Antique Chairs & Antique Settles
Chairs did not start to become widely available until the 18th century. Until the end of the 17th century stools and benches were the only seating available to most people, unless they were fairly wealthy and important.
The range of antique armchairs, single and pairs of chairs we stock typically includes:
- 17th century oak backstool chairs
- Attractively designed antique chairs in walnut or mahogany from the Chippendale period, or more generally Georgian
- Antique Windsor chairs in yew wood, or ash and elm
- Country made antique armchairs, single chairs and pairs from the 18th and early 19th centuries in oak, ash or other country woods
- Early 19th century rush-seated carvers and side chairs in ash and fruitwood
During Georgian times the extra comfort of upholstered seats was introduced.
The Windsor chair was first made in the late 18th century and became very popular during the first half of 19th century. It marked a significant ergonomic design development, as the seat was shaped and curved to suit the human body.

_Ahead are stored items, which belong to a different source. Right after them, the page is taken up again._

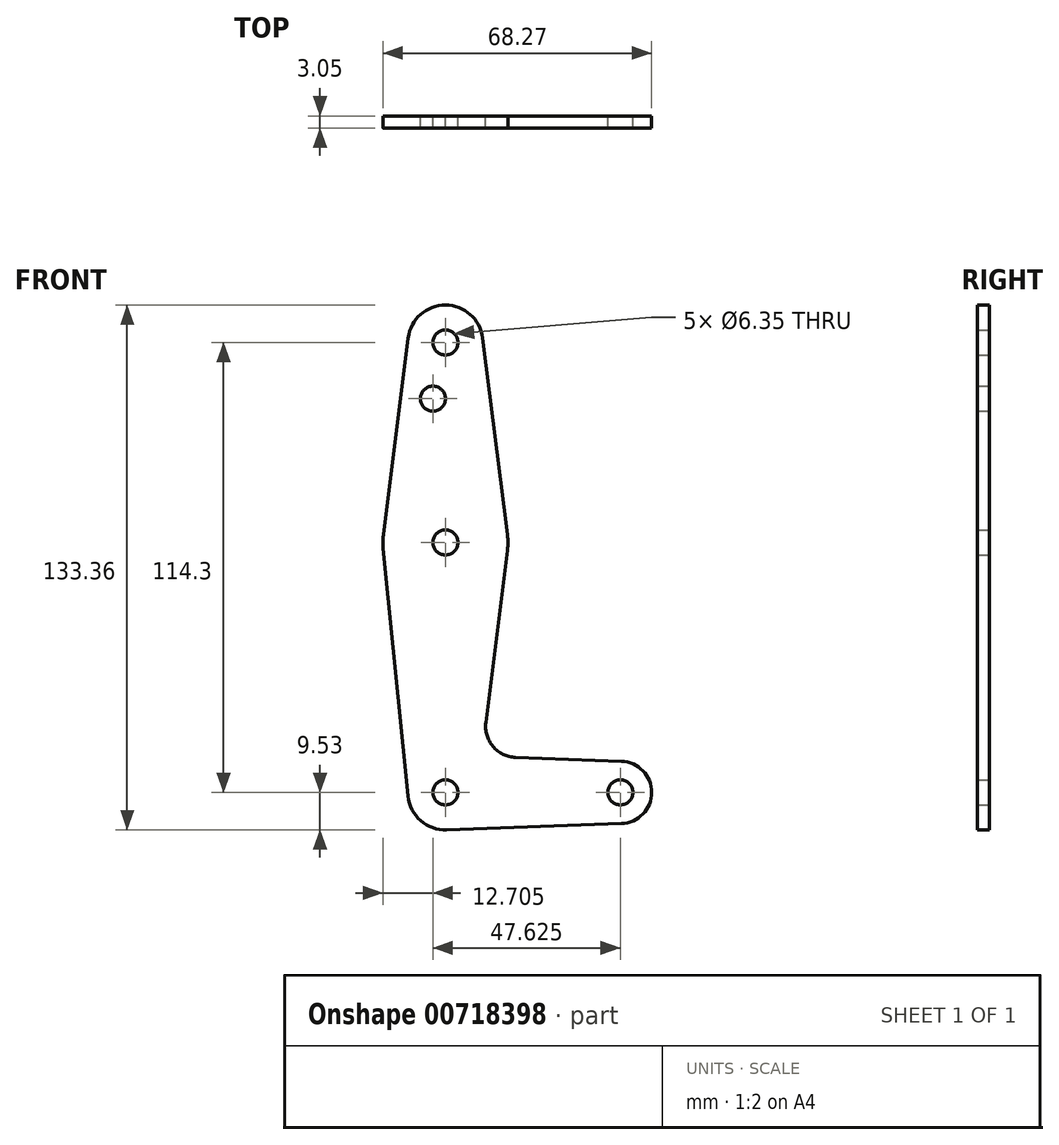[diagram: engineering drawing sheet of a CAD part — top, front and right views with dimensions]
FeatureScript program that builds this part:
annotation { "Feature Type Name" : "Feature", "Feature Type Description" : "" }
export const myFeature = defineFeature(function(context is Context, id is Id, definition is map)
    precondition{}
    {
        {
            var Q0;
            Q0=qCreatedBy(makeId("Front.planeOp"),FACE);
            var sketch = newSketch(context, id + "F0", { "sketchPlane" : qUnion([Q0])});
            skArc(sketch, "E0", {"start": v(-9.48, -0.95) * mm, "mid": v(-6.26, -7.18) * mm, "end": v(0.34, -9.52) * mm});
            skLineSegment(sketch, "E1", {"start": v(0, 0) * mm, "end": v(44.45, 0) * mm, "construction": true});
            skArc(sketch, "E2", {"start": v(44.73, -7.93) * mm, "mid": v(52.39, 0) * mm, "end": v(44.73, 7.93) * mm});
            skArc(sketch, "E3", {"start": v(9.45, 115.5) * mm, "mid": v(0, 123.83) * mm, "end": v(-9.45, 115.5) * mm});
            skArc(sketch, "E4", {"start": v(15.75, 61.52) * mm, "mid": v(15.88, 63.5) * mm, "end": v(15.75, 65.48) * mm});
            skLineSegment(sketch, "E5", {"start": v(17.85, 8.9) * mm, "end": v(44.73, 7.93) * mm});
            skLineSegment(sketch, "E6", {"start": v(44.73, -7.93) * mm, "end": v(0, -9.53) * mm});
            skLineSegment(sketch, "E7", {"start": v(-15.75, 65.48) * mm, "end": v(-9.45, 115.5) * mm});
            skLineSegment(sketch, "E8", {"start": v(9.45, 115.5) * mm, "end": v(15.75, 65.48) * mm});
            skLineSegment(sketch, "E9", {"start": v(15.75, 61.52) * mm, "end": v(10.25, 17.83) * mm});
            skArc(sketch, "E10.filletArc", {"start": v(10.25, 17.83) * mm, "mid": v(12.08, 11.69) * mm, "end": v(17.85, 8.9) * mm});
            skCircle(sketch, "E11", {"center": v(0, 114.3) * mm, "radius": 3.18 * mm});
            skCircle(sketch, "E12", {"center": v(0, 63.5) * mm, "radius": 3.18 * mm});
            skCircle(sketch, "E13", {"center": v(0, 0) * mm, "radius": 3.18 * mm});
            skCircle(sketch, "E14", {"center": v(44.45, 0) * mm, "radius": 3.18 * mm});
            skCircle(sketch, "E15", {"center": v(-3.18, 100.03) * mm, "radius": 3.18 * mm});
            skLineSegment(sketch, "E16", {"start": v(-15.8, 61.91) * mm, "end": v(-9.48, -0.95) * mm});
            skLineSegment(sketch, "E17", {"start": v(0, 63.5) * mm, "end": v(0, 138.31) * mm, "construction": true});
            skLineSegment(sketch, "E18", {"start": v(0, 63.5) * mm, "end": v(0, -38.87) * mm, "construction": true});
            skArc(sketch, "E19.trimOffspring", {"start": v(-15.75, 65.48) * mm, "mid": v(-15.87, 63.7) * mm, "end": v(-15.8, 61.91) * mm});
            skSolve(sketch);
        }
        {
            var Q0;
            Q0 = qSketchRegion(id + "F0", true);
            extrude(context, id + "F1", {"entities" : qUnion([Q0]), "depth" : 3.05 * mm, "offsetDistance" : 25.4 * mm});
        }
    });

The design was centred on the seat, with the rest of the chair built around that. Before Windsor chairs, the seat (whether plain wood or upholstered) was a simple flat structure defined from the space created by the framework of the chair.
We also stock antique settles, most often 18th century, from the Georgian period, and made from oak or elm. Settle is a word of Anglo-Saxon origin, meaning a long bench with arms and a back, which could seat several people.